Meskipun perjanjian Bongaya sempat disepakati pada tahun 1667, namun VOC kembali menyerang Gowa pada Maret 1668 dan berakhir ditanggal 24 Juni 1669, setelah kompeni berhasil merebut Istana Somba Opu. Kemudian pada tanggal 12 Juni 1670 Sultan Hasanuddin wafat karena mengidap penyakit beri-beri dan di makamkan pada pemakaman raja-raja Gowa yang berada dalam Benteng Kale Gowa, Kampung Tamalate. Tahtanya digantikan oleh putranya sendiri yang bernama Mapsasomba Daeng Nguraga Nan dengan gelar Sultan Amir Hamzah.
Semasa hidupnya, Sultan Hasanuddin dikenal sebagai orang yang rendah hati, jujur baik dari perbuatan maupun perkataannya. Begitulah akhir dari perjuangan Sultan Hasanuddin, beliau remsi diberi gelar Pahlawan Nasional pada 6 November 1973.
- Ranggong Daeng Romo
Nama Ranggong Daeng Romo sangat sulit dipisahkan dari gerakan gerilya di Sulsel selama masa Revolusi Kemerdekaan. Beliau menempuh pendidikan di Hollandsch Inlandsch School dan Taman Siswa di Makassar, setelah sebelumnya menimba ilmu agama di salah satu pesantren Cikoang. Ranggong bekerja sebagai pegawai di sebuah perusahaan pembelian padi milik pemerintah militer Jepang ketika menduduki Sulawesi.
Ranggong dinobatkan menjadi salah satu orang yang memprakarsai berdirinya organisasi perjuangan di Polombangkeng oleh Karaeng Pajonga Daeng Ngalle yaitu Gerakan Pemuda Bajeng (GMB). Pada Gerakan Pemuda Bajeng, Ranggong diangkat sebagai komandan barisan pertahanan untuk wilayah Moncokomba dan merangkap sebagai Kepala Wilayah Ko’Mara.
Pada 2 April 1946, GMB berubah nama menjadi Laskar Lipan Bajeng. Tujuan dari Laskar Lipan Bajeng yaitu untuk membela, menegakkan dan mempertahankan kemerdekaan Indonesia.

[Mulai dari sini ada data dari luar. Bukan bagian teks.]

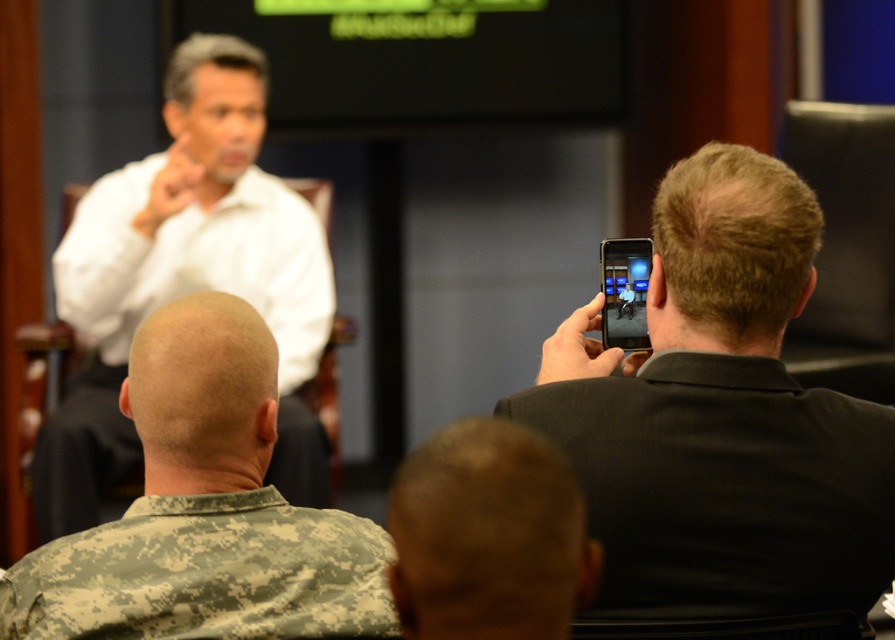
You are a photographer standing 1.5 meters away from the camera. You want to adjust the focus on the camouflage fabric at lower left. Can you reach the camera from your current position?

The camouflage fabric at lower left and camera are 1.51 meters apart. Since you are 1.5 meters away from the camera, you are just 1 centimeter too far to reach it.

You are a photographer trying to capture a clear photo of both camouflage uniform at lower left and camouflage uniform at lower center. Since you can only focus on one at a time, which one should you choose to ensure the subject is in focus and not blurred?

The camouflage uniform at lower left is larger in size compared to the camouflage uniform at lower center, so focusing on the camouflage uniform at lower left would ensure a clearer image due to its larger size taking up more of the frame.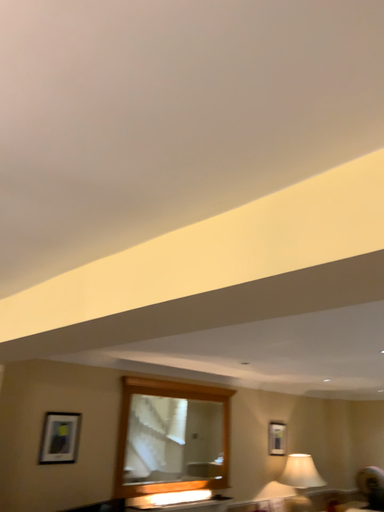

Di organisasi ini Ranggong diangkat menjadi pimpinan dan kemudian laskar-laskar yang ada di Sulawesi Selatan bergabung menjadi Laskar Pemberontak Rakyat Indonesia Sulawesi (LAPRIS) dan Ranggong diberi kepercayaan penuh untuk memimpin dan panglima.
Pada 21 Februari 1947, Ranggong memimpin perang untuk pertama kalinya dengan kekuatan kurang lebih seratus pasukan menyerang pertahanan Belanda. Dalam peperangan tersebut, banyak tokoh LAPRIS yang meninggal dan salah satunya adalah Ranggong, Ia terbunuh pada tanggal 27 Februari 1947 kemudian jenazahnya dimakamkan di Bangkala. Pada tanggal 3 November 2001 Ranggong Daeng Romo ditetapkan sebagai Pahlawan Nasional.
- Opu Daeng Risadju
Opu Daeng Risadju adalah pahlawan perempuan dari Sulawesi Selatan yang memiliki nama kecil Famajjah. Opu Daeng Risadju sendiri adalah gelar bangsawan dari Kerajaan Luwu yang disematkan pada Famajjah. Seperti kebanyakan orang Islam pada masanya, Famajjah hanya belajar mengaji Alquran tanpa sekolah formal.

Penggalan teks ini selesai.